Here’s something to think about that I think has implications beyond trading. It’s an obvious fact that to make money in trading — or anything, for that matter — one must be right. Or, at least, mostly right; more right than wrong with the difference being a gross margin of sorts.
From there, I think many people make what I believe is an erroneous leap: that to be enormously successful one must be right most of the time. But if you’ve developed a trading system where the great majority of your trades are winners, or an entrepreneurial approach where most or all of your business ventures succeed, it can likely only be because you are making high-probability decisions. High probability equates to low risk, which equates to small returns. That’s success, but it’s usually not enormous success.
Try it out. Go deposit your money in the local bank and you are virtually guaranteed to earn a return greater than zero 100% of the time. You can open a savings account or CD with virtual certainty of being right about earning a profit. You just won’t make any real money unless you’re into the seven figures already and just want to relax.
Paradoxically, I think the key to mega success is a whole lot of
failures. To strike it really big, you need a system that’s wrong 90%
of the time or more. But, that’s not all. Often, people crash and burn
because they erroneously think you have to be right most of the time, and then combine that with high-risk for
high-return trades and ventures. Thinking you have to be right puts you in a
psychological position of being married to your decisions, of having to defend them. So if you’re the kind of trader that has to be right most or all of the time, go buy some Spiders, Diamonds, and Qs, and just sit tight. Otherwise, your need to be right will motivate you to go for the hopeium pipe and wish for a turnaround. High risk/reward means you’re leveraged, which means that when things go south you lose your capital in huge chunks in big hurries. Then, you’re out of the game.
To achieve mega-success — say, a net worth north of $10 million — requires one of two things or both. You have to engage a high risk and/or you have to be very, very lucky.
But here’s the key to the whole thing: you make high risk bets; but because they’re high risk, they’re low probability; and because they’re low probability, you must do lots of them in order to ever expect success. And how do you do lots of them? Place small bets; learn to delight in being wrong so you can move on to the next thing; cut your losses early. Then, when you finally hit a winner you ride it for all it’s worth.
The above applies mostly to speculation in the stock market, real-estate ventures, and business speculation. But I think the principle can be applied to other areas of life as well. The most obvious that might come to mind is selecting a mate, or even friends. It ought to seem obvious that one is more likely to have a good spouse and good friends if one has played the field extensively and quickly, discarding undesirables in a heartbeat. It also ought to seem obvious that the way to get into trouble is to invest to much too early in a relationship, deciding you have to be "right" about that person.
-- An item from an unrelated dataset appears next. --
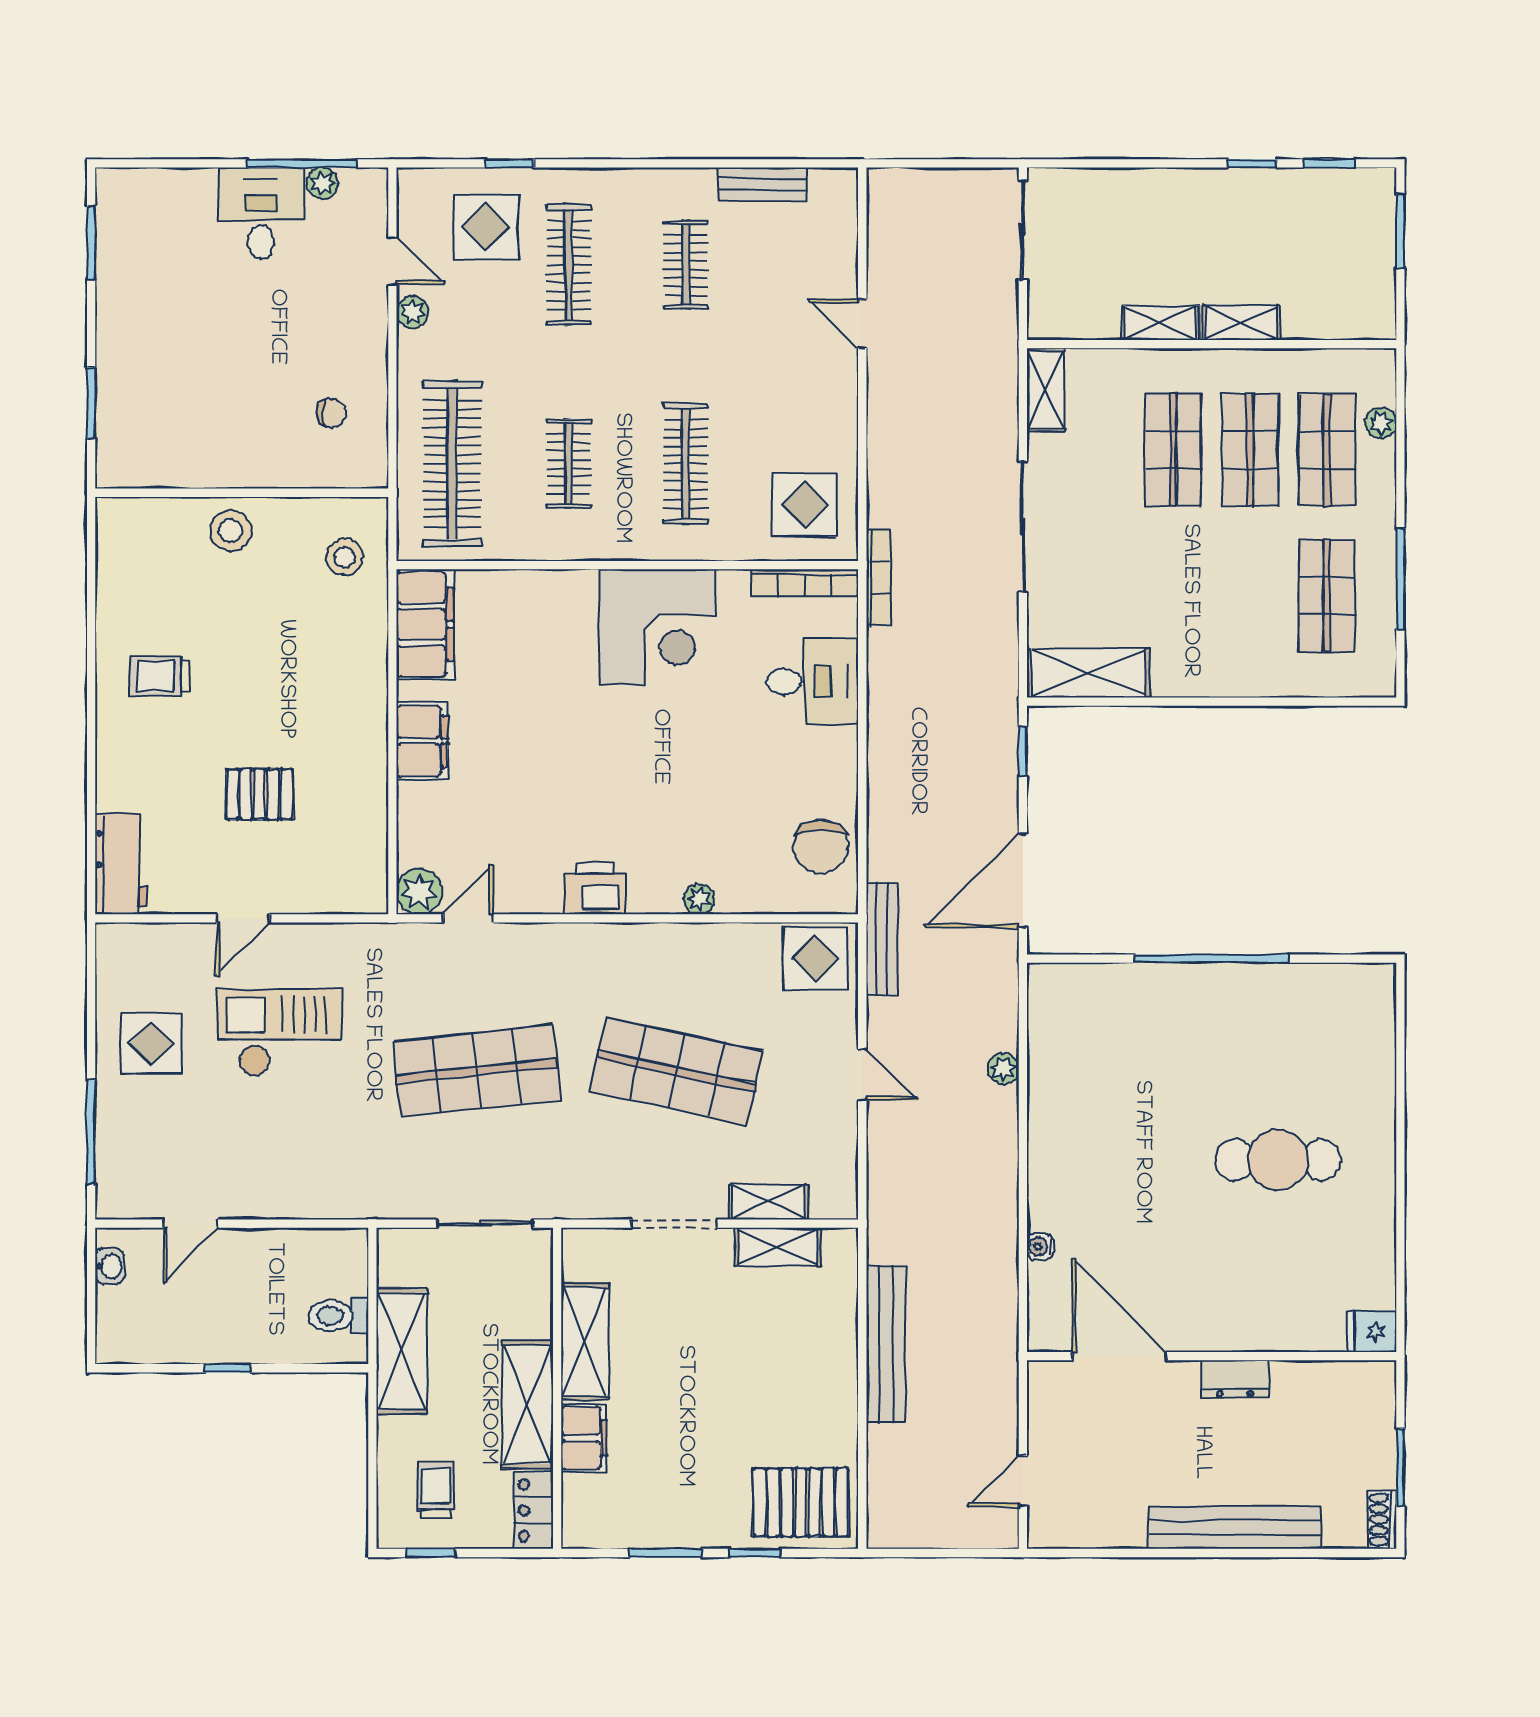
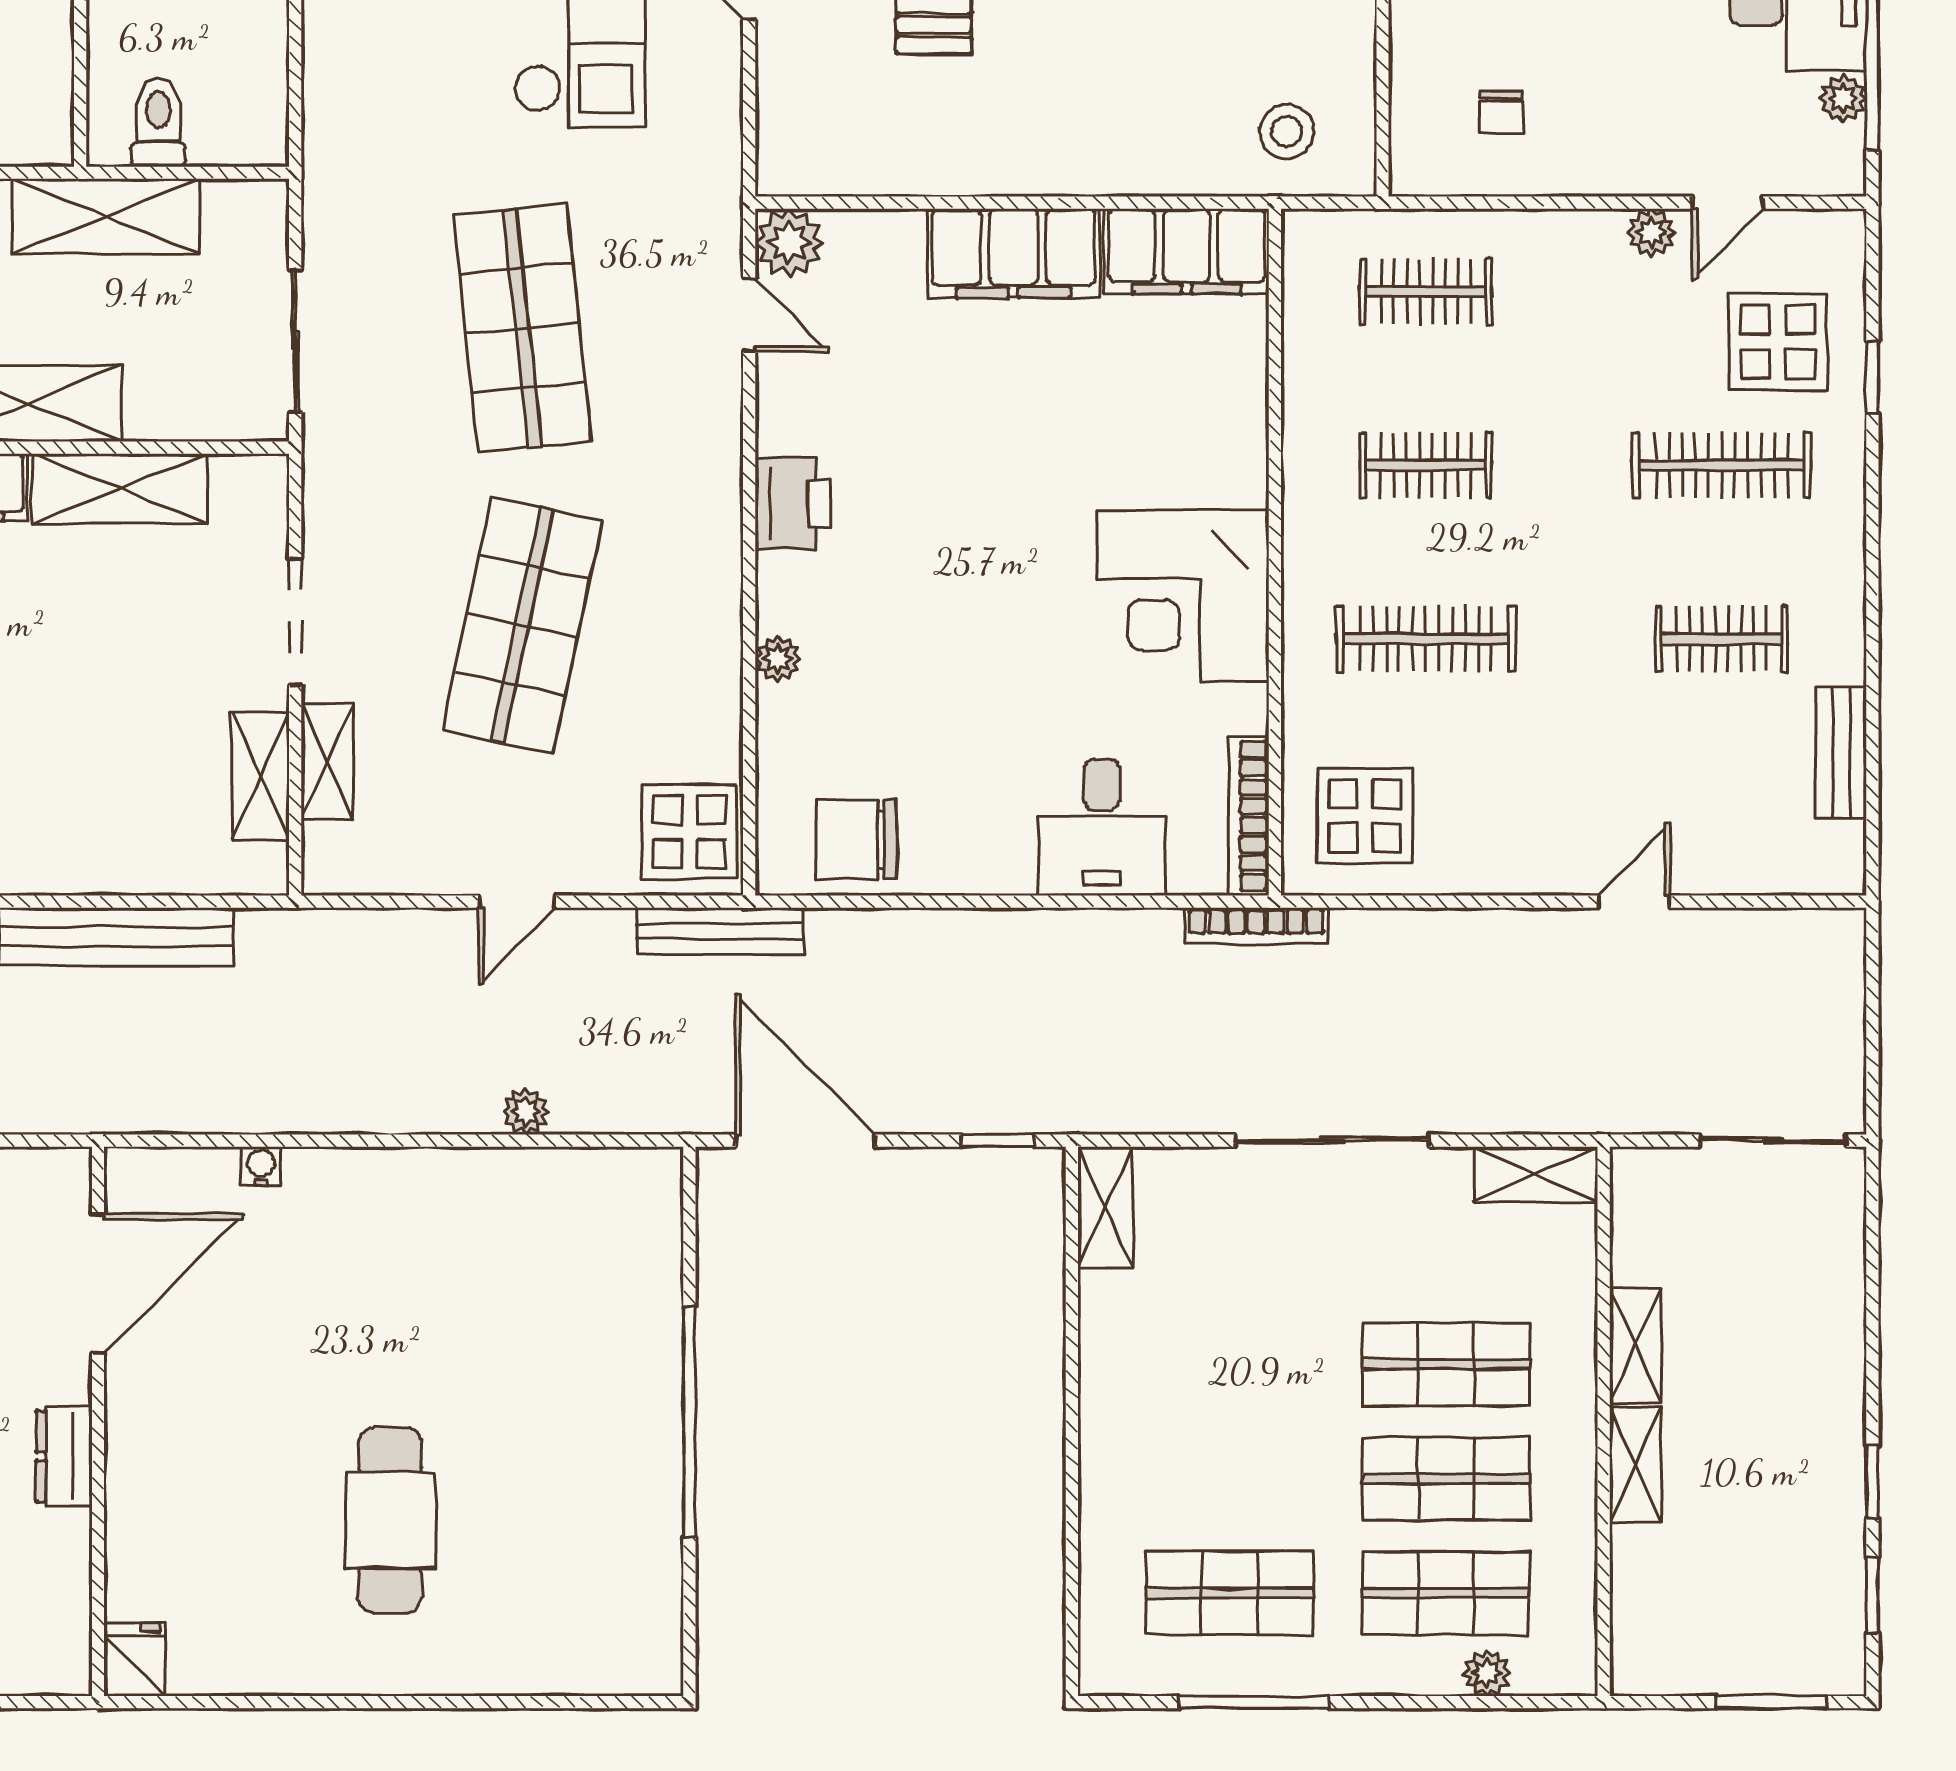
clothes rail: (452, 464) -> (1426, 291), width x0.54, depth x0.76
shelving: (1089, 673) -> (1105, 1208), width x0.67, depth x0.75
filing cabinet: (422, 741) -> (1013, 253), width x1.50, depth x1.17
The other area that comes to mind is actually the most important to civilization: trial and error; or, more simply: tinkering. Most civilization changing ideas, knowledge, and technology came as the by-product of a lot of messing around, littering the place with the wrong, the stupid, and the worthless. Then, every now and then, BINGO.
So I think the great paradox is that to really set yourself up for a great big huge success in life you’ve got to be wrong a lot — in fact, most of the time. You’ve got to be wrong a lot more than right in order to set up the right combination of risk and chance. Needing to be right is being too cautious, and being too cautious is never what sparks fortunes.